Figures from the Office for National Statistics show that on average nearly a fifth of the money spent by people aged 65-74 is on leisure. This includes everything from the cinema and theatre to golfing and gardening. They spent more on this than on food, energy bills and transport.

A report by Canada Life found that retirees are spending £4,279 a year on having fun - that’s more than £1,000 more than they spend on boring essentials, and is a 74% increase over the past ten years. It went on to predict that this trend was set to continue, and that pension freedoms would encourage people to spoil themselves a bit more in retirement

Pensioner property wealth is now over £850 billion, and all these family homes don’t look after themselves. The Senior Railcard survey put home renovations in the top 20 activities people got stuck into on retirement, and figures from ABTA found that almost a third of people who were considering raiding their pension pots under the new pension freedoms planned to spend the cash on their home.
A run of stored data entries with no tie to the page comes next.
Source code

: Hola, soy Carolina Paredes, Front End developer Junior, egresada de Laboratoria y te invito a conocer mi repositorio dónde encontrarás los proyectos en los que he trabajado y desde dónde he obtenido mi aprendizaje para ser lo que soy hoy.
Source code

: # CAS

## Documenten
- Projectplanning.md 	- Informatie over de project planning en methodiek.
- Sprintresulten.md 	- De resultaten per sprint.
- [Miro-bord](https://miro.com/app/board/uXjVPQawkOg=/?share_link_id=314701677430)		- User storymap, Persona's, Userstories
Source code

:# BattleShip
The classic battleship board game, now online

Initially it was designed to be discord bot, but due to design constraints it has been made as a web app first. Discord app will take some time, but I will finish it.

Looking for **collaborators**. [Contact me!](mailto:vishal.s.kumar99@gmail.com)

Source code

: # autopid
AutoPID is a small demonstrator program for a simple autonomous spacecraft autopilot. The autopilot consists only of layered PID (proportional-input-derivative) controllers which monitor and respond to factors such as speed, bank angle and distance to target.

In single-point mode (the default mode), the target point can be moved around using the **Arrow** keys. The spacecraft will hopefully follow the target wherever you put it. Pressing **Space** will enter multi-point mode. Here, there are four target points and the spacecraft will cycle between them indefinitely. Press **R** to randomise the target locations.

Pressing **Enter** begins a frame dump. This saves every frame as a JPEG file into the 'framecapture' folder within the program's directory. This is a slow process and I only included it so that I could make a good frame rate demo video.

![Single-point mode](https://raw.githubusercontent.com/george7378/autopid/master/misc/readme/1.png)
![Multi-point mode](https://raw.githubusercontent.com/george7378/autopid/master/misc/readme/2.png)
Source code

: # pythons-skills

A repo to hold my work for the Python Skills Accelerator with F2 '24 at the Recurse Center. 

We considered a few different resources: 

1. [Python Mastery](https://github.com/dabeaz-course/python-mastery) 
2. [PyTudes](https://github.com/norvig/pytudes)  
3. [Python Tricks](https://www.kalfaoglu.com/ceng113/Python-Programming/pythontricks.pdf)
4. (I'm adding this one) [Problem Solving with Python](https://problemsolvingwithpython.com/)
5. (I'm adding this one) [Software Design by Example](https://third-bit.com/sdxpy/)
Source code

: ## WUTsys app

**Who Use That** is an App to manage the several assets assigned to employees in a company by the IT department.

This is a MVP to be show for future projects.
This seems like an eminently sensible investment - looking after what is undoubtedly their most valuable asset.

Unsurprisingly, while some pensioners are very well off indeed, others are struggling with debt. Figures from Key Retirement found that the average retiree has £34,000 of debt.

Most of this is mortgage borrowing - in many cases driven up by the number of people who unwittingly signed up to an interest-only mortgage. However, credit cards, overdrafts, and loans are also common. It’s why so many pensioners have used pension freedoms to access enough cash to pay their debts.

The day to day basics are swallowing up their fair share of pensioner cash too. On average, people aged 65-74 spend a third of their weekly income on essentials like food and bills - which is hardly living the high life.
The bank of gran and grandad has become an increasingly vital source of cash for families. According to Key Retirement, of those who release equity from their property, 21% of them use the cash to treat their children and grandchildren. This includes an average of £33,350 to help children get onto the property ladder, £6,000 to buy them a new car, £11,000 on family weddings, and £24,780 giving grandchildren a helping hand.

While retirees are quite rightly spending what they need to enjoy retirement, they are hardly all throwing caution to the wind, buying flash cars and spending the kids' inheritance.

Most expect to have something left over to pass onto their family after their death. Some 69% expect to leave property in their wills, and 75% expect to leave cash - according to - because while baby boomers know how to have fun - they also know how to save for the future.